Leonardo Da Vinci began painting Mona Lisa in 1503, lingered over it four years and left it unfinished. He continued to work on it for three years after he moved to France and finished it shortly before he died in 1519. He took the painting from Italy to France in 1516 when King François I invited him to work at the Clos Lucé near the king's castle in Amboise. Then, most likely, through the heirs of Leonardo's assistant Salai, the king bought the painting for 4,000 écus and kept it at Château Fontainebleau, where it remained until given to Louis XIV, who moved the painting to the Palace of Versailles. After the French Revolution, it was moved to the Louvre. Napoleon I had it moved to his bedroom in the Tuileries Palace and returned it later to the Louvre.
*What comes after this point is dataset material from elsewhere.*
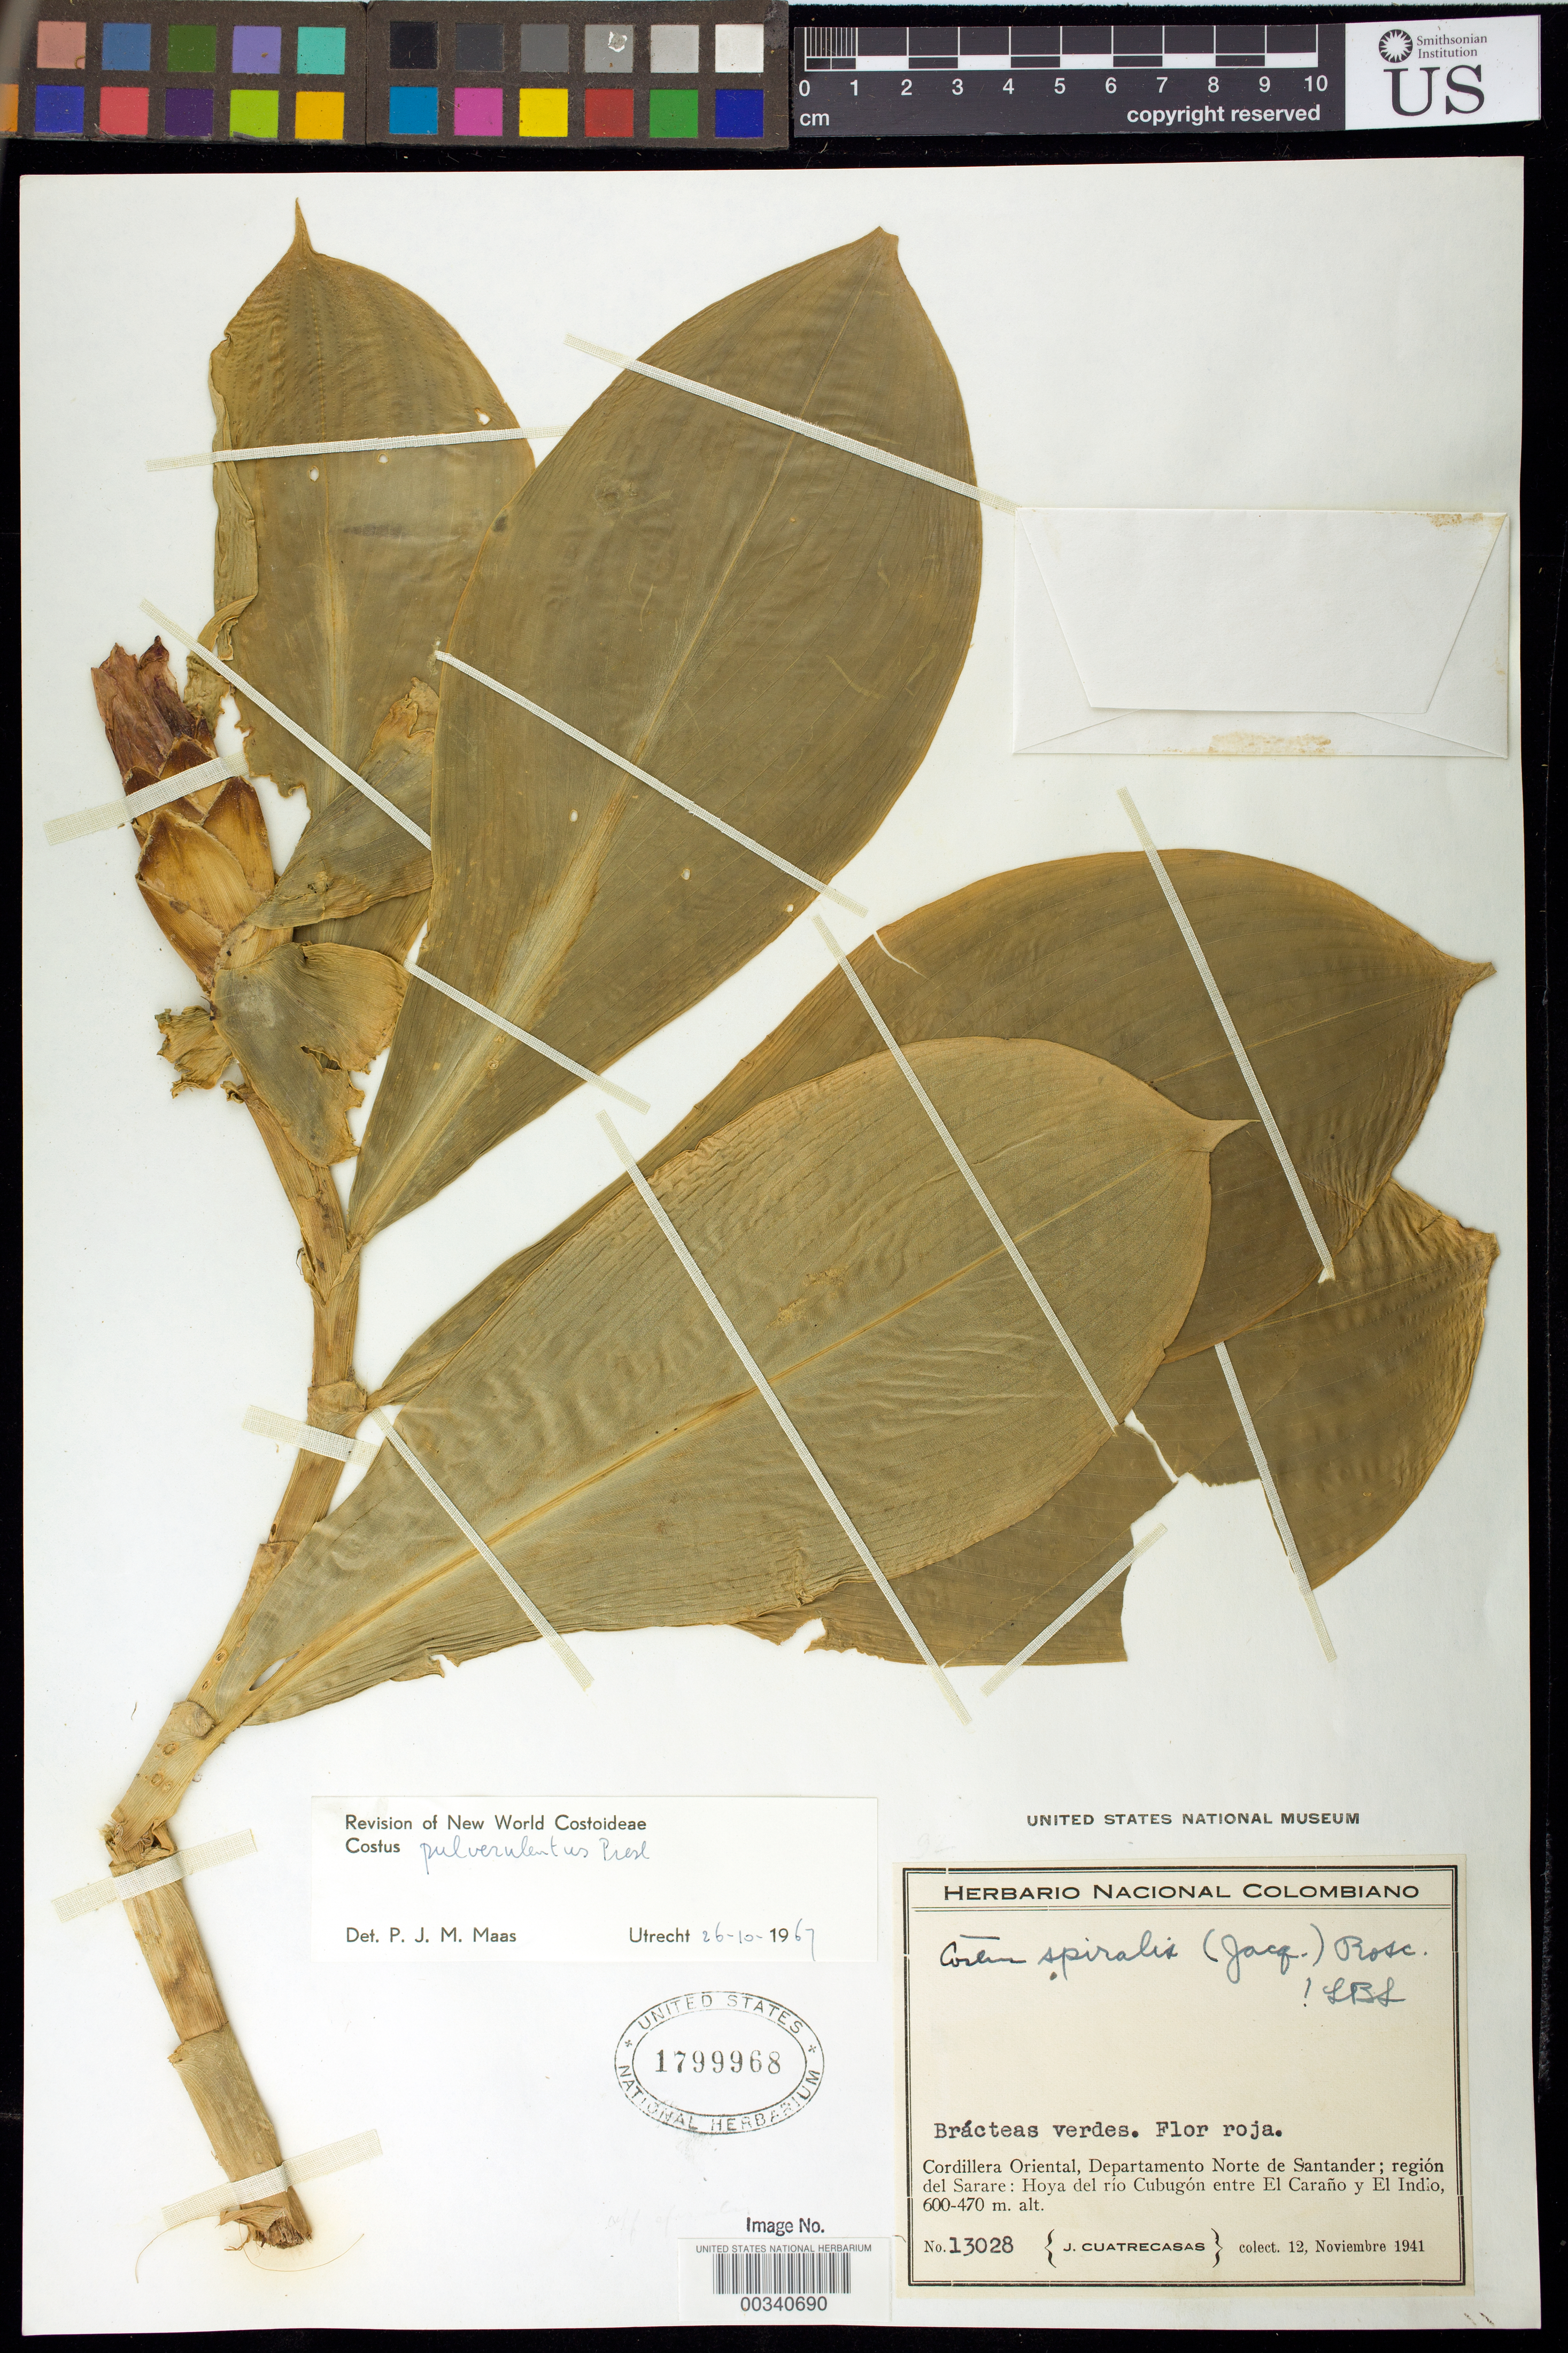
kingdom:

During the Franco-Prussian War (1870-1871) it was moved from the Louvre to a hiding place elsewhere in France.

Salai as John the Baptist

Painting: Salai as John the Baptist (1514), Louvre

For the painting of John the Baptist, Leonardo da Vinci used his pupil Gian Giacomo Caprotti da Oreno, nicknamed Salai, as a model. Salai entered Leonardo's household in 1490, in a year, Leonardo made a list of his misdemeanors (a thief, a liar, stubborn, and a glutton) after he had made off with money and valuables on at least five occasions and spent a fortune on clothes. Still, Leonardo treated him with great indulgence and Salai lived in his house for the next thirty years. Salai executed a number of paintings under the name of Andrea Salai.

Casa Leonardo, the house where Leonardo da Vinci grew up

Photo: Casa Leonardo, the house where Leonardo da Vinci is believed to have grown up. It is situated alongside Via di Anchiano, 3km north of Vinci, Tuscany, Italy.

Leonardo da Vinci (1452-1519), the Italian painter, sculptor, architect, cartographer, anatomist, musician, scientist, mathematician, engineer, inventor, geologist, botanist and writer, was born on April 15, 1452, in the Tuscan hill town of Vinci in Florence. He was the illegitimate son of Messer Piero Fruosino di Antonio da Vinci, a Florentine legal notary, and Caterina, a peasant woman. It is believed Leonardo spent his first five years in the hamlet of Anchiano in the home of his mother, which is shown in the above photo.